• **What you have to do**
Go through the data below line by line. Give only the number of lines that contain "Utility".
** Supplied material follows **
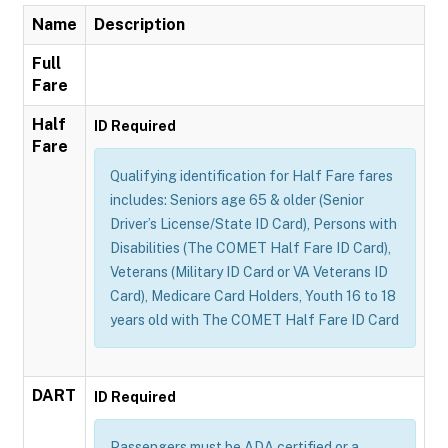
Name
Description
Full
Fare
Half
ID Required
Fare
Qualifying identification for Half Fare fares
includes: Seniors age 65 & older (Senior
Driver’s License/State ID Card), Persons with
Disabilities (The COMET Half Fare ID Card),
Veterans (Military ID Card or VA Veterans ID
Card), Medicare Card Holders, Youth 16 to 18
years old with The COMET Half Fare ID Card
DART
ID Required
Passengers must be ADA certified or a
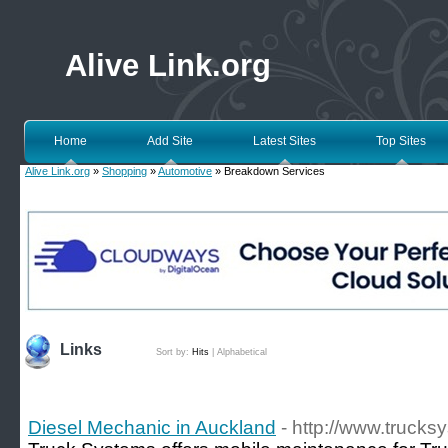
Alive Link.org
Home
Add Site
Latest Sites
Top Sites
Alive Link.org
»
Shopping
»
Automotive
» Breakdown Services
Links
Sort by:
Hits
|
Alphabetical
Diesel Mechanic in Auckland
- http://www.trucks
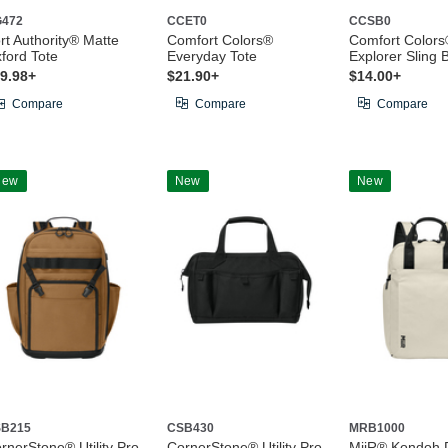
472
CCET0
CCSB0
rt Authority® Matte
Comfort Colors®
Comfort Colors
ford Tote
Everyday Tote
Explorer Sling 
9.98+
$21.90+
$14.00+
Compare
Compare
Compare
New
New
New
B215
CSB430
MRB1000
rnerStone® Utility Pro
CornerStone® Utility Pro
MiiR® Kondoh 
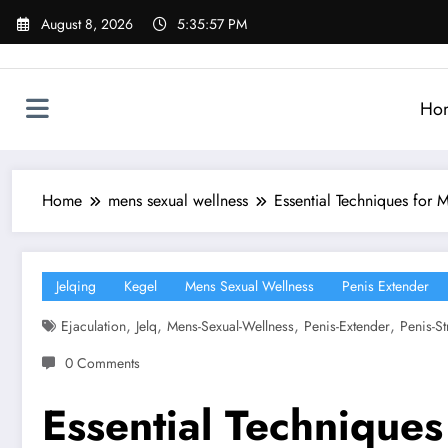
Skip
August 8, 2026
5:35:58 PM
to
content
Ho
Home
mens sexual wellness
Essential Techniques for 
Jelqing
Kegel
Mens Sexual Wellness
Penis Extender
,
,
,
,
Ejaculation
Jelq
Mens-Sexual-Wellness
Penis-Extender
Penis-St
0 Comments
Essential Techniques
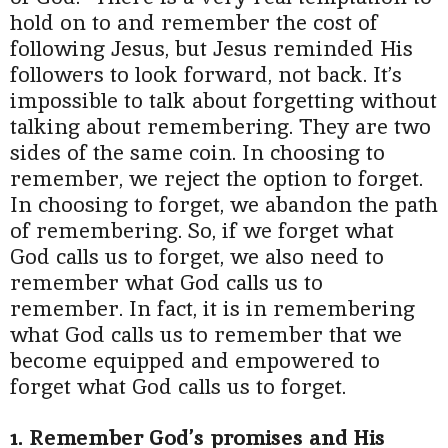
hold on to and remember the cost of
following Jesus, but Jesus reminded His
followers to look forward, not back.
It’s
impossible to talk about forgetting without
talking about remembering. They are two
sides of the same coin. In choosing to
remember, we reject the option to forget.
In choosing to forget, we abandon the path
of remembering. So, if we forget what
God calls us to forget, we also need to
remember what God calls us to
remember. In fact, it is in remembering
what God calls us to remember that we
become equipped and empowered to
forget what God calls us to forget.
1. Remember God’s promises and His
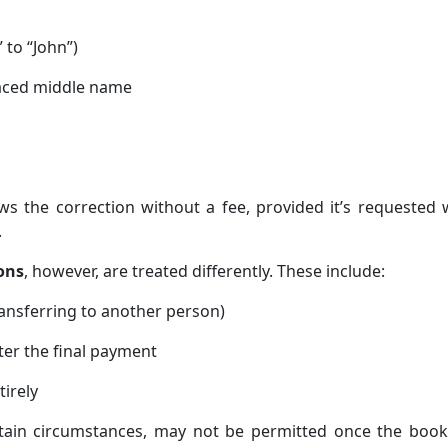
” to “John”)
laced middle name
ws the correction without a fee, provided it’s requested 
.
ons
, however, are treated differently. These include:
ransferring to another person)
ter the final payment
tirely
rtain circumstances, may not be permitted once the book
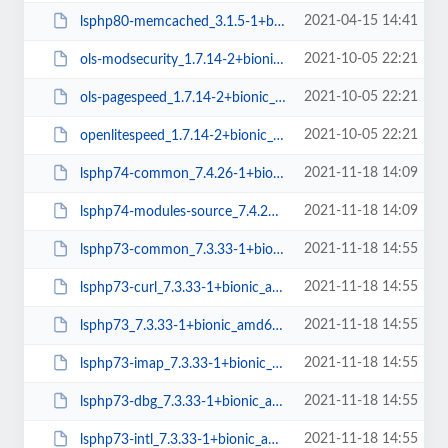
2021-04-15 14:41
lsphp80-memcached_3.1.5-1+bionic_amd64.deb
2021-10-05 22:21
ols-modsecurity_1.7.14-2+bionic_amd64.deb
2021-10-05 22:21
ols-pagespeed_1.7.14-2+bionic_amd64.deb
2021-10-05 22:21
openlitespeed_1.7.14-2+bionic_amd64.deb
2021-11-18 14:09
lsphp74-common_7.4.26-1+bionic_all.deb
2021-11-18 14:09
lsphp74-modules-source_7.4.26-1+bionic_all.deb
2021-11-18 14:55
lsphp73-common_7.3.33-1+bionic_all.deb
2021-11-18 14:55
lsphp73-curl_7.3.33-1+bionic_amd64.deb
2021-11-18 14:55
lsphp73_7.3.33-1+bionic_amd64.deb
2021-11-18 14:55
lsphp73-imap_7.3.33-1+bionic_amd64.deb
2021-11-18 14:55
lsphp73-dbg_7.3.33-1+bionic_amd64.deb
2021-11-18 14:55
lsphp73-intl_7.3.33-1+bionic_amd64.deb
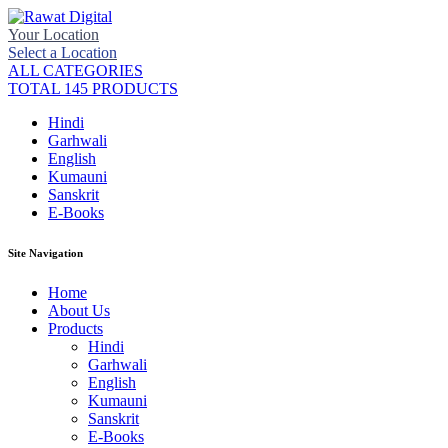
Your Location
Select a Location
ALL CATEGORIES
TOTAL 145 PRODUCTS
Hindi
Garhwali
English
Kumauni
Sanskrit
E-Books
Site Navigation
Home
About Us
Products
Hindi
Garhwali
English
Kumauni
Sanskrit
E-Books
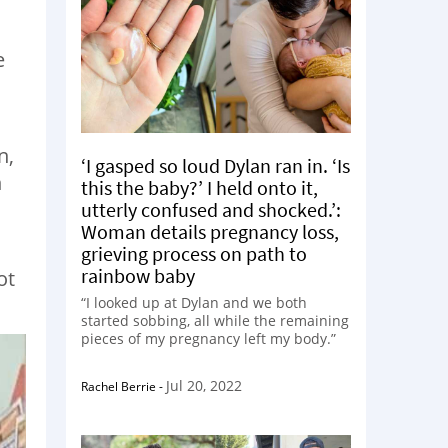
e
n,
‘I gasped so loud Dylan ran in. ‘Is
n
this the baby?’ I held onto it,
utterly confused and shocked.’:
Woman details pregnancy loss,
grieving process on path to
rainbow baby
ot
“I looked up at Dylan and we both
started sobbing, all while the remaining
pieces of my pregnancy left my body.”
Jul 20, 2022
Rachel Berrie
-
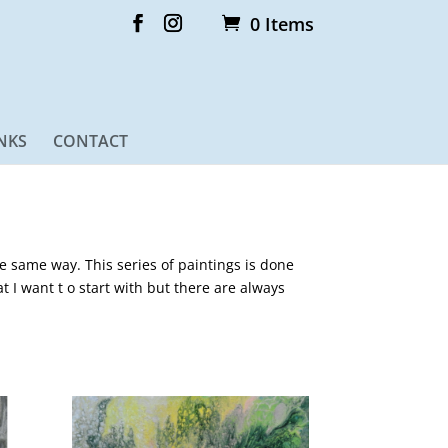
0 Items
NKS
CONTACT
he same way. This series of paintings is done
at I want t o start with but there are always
** End of Supplied material **
• **Task result**
2